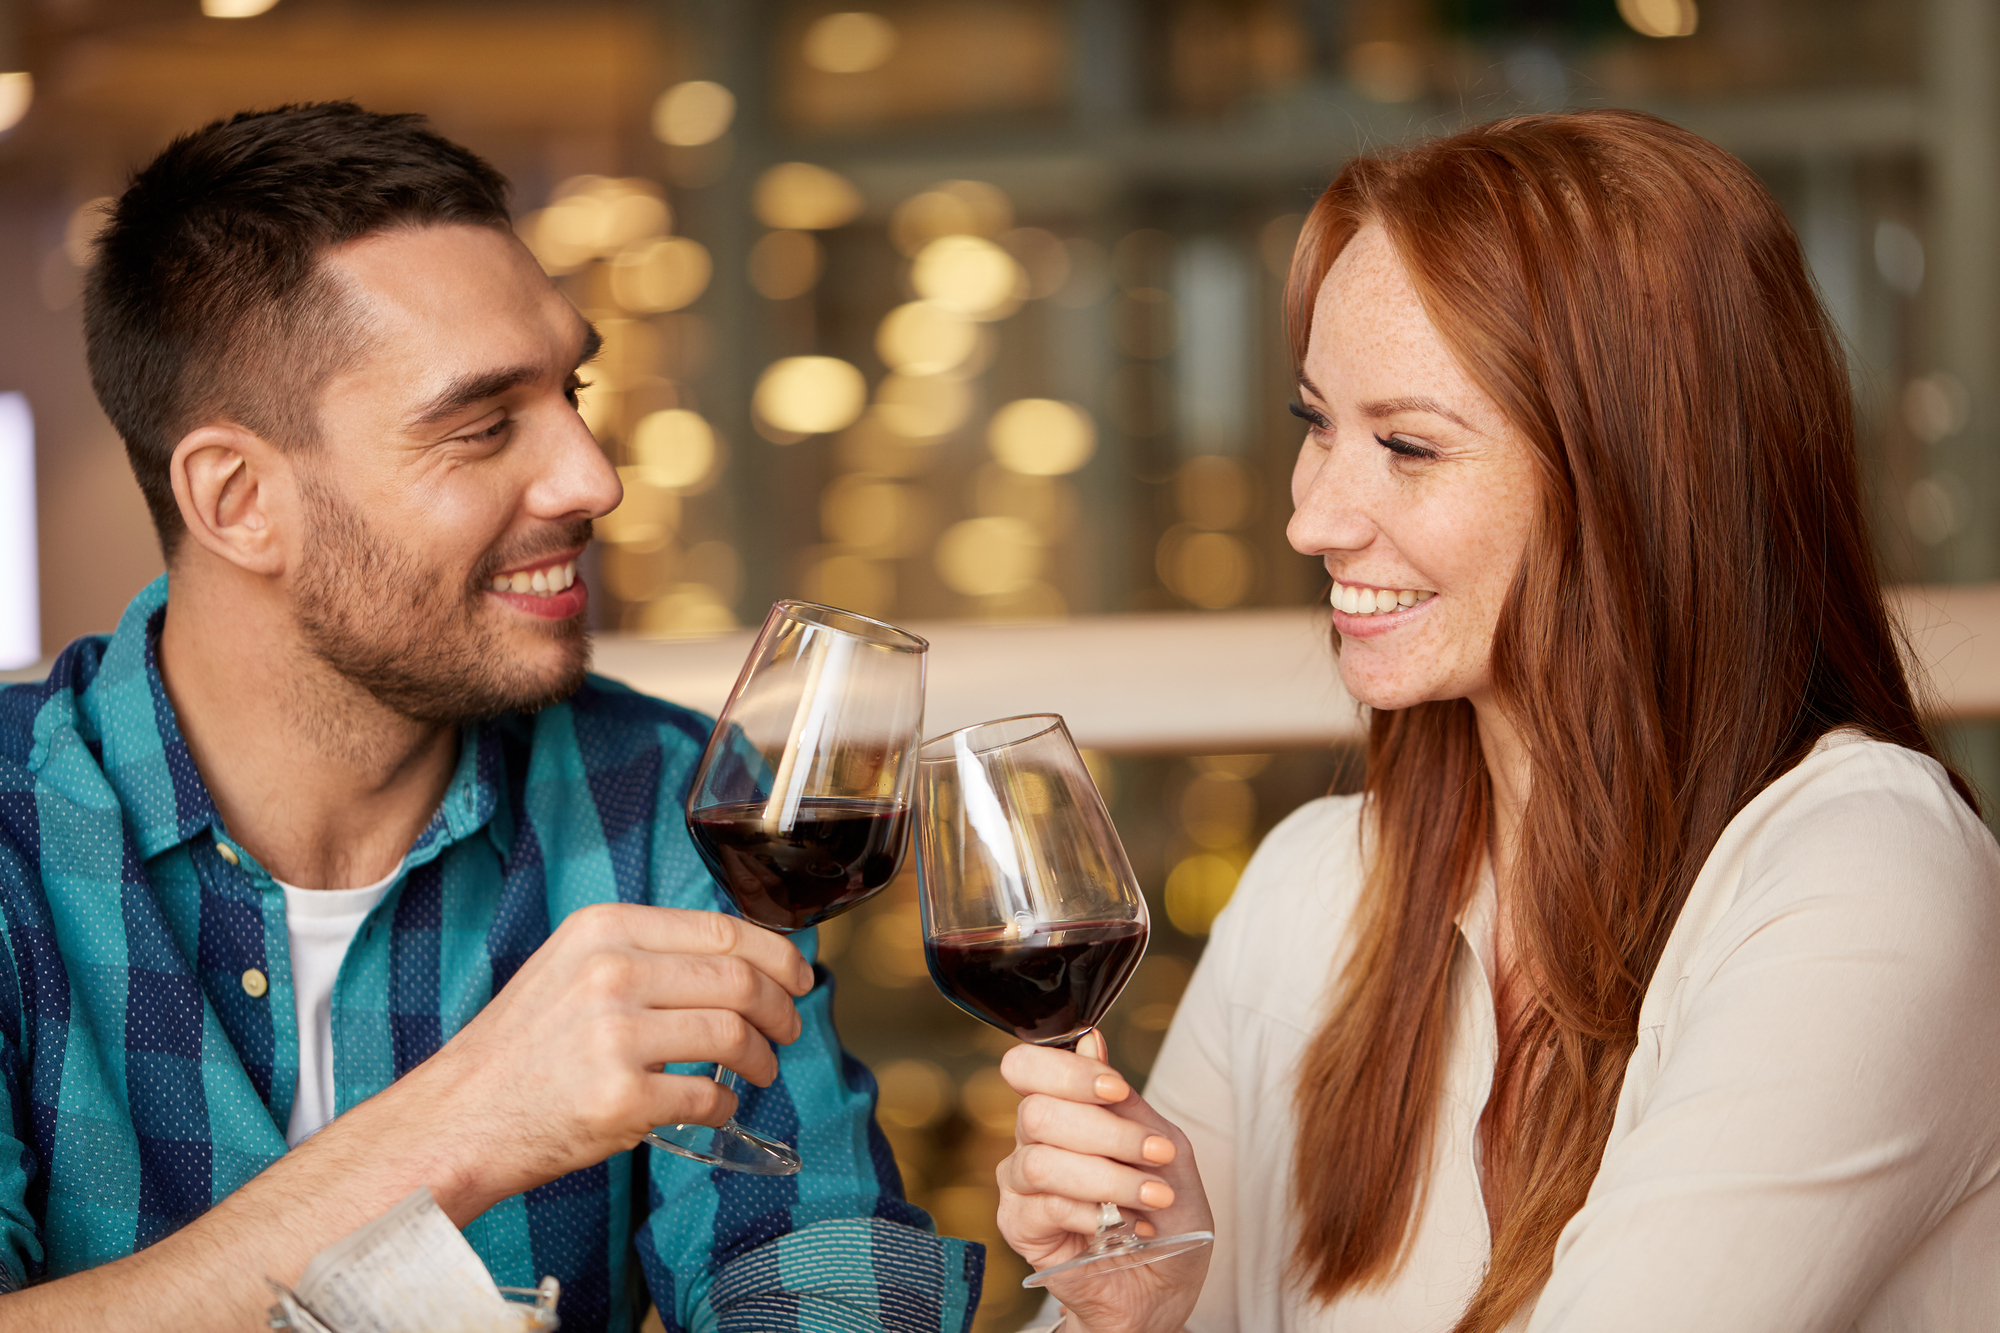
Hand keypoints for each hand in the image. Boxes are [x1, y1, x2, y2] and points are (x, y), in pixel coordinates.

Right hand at [380, 903, 812, 1217]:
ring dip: (762, 1059)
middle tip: (788, 1030)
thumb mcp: (574, 966)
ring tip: (759, 1072)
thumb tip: (741, 960)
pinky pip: (707, 1097)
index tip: (799, 977)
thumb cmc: (524, 1046)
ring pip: (733, 1037)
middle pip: (739, 980)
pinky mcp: (619, 1098)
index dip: (778, 956)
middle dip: (781, 1008)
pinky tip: (716, 1107)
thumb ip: (646, 953)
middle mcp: (610, 973)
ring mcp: (614, 1036)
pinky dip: (725, 1105)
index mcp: (605, 929)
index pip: (723, 931)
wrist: (461, 1115)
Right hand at [996, 1032, 1211, 1332]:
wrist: (1163, 1285)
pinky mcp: (1019, 1227)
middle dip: (1108, 1134)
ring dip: (1107, 1178)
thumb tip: (1089, 1040)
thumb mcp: (1163, 1147)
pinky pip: (1045, 1208)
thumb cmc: (1165, 1213)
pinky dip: (1093, 1214)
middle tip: (1158, 1155)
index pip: (1027, 1067)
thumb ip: (1124, 1101)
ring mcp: (1020, 1185)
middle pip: (1037, 1113)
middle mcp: (1032, 1140)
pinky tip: (1122, 1226)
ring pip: (1041, 1163)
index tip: (1116, 1090)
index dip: (1067, 1072)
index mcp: (1061, 1108)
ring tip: (1152, 1198)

● ● ●

Set down exactly the lines that begin with the one containing "index mcp: (605, 929)" and end with the last line above, and no others.

## Answer to this problem
index mcp: (605, 929)
index pip: (723, 931)
wrist: (461, 1115)
Right hand at [996, 1032, 1211, 1332]:
wrist: (1163, 1285)
pinky mcp: (1019, 1227)
middle dip: (1108, 1134)
ring dip: (1107, 1178)
thumb tip: (1089, 1040)
thumb mcp: (1163, 1147)
pinky pip: (1045, 1208)
thumb cmc: (1165, 1213)
pinky dip: (1093, 1214)
middle tip: (1158, 1155)
index pip: (1027, 1067)
thumb ip: (1124, 1101)
ring mcp: (1020, 1185)
middle pip: (1037, 1113)
middle mcp: (1032, 1140)
pinky tip: (1122, 1226)
ring pip: (1041, 1163)
index tip: (1116, 1090)
index dip: (1067, 1072)
index mcp: (1061, 1108)
ring tip: (1152, 1198)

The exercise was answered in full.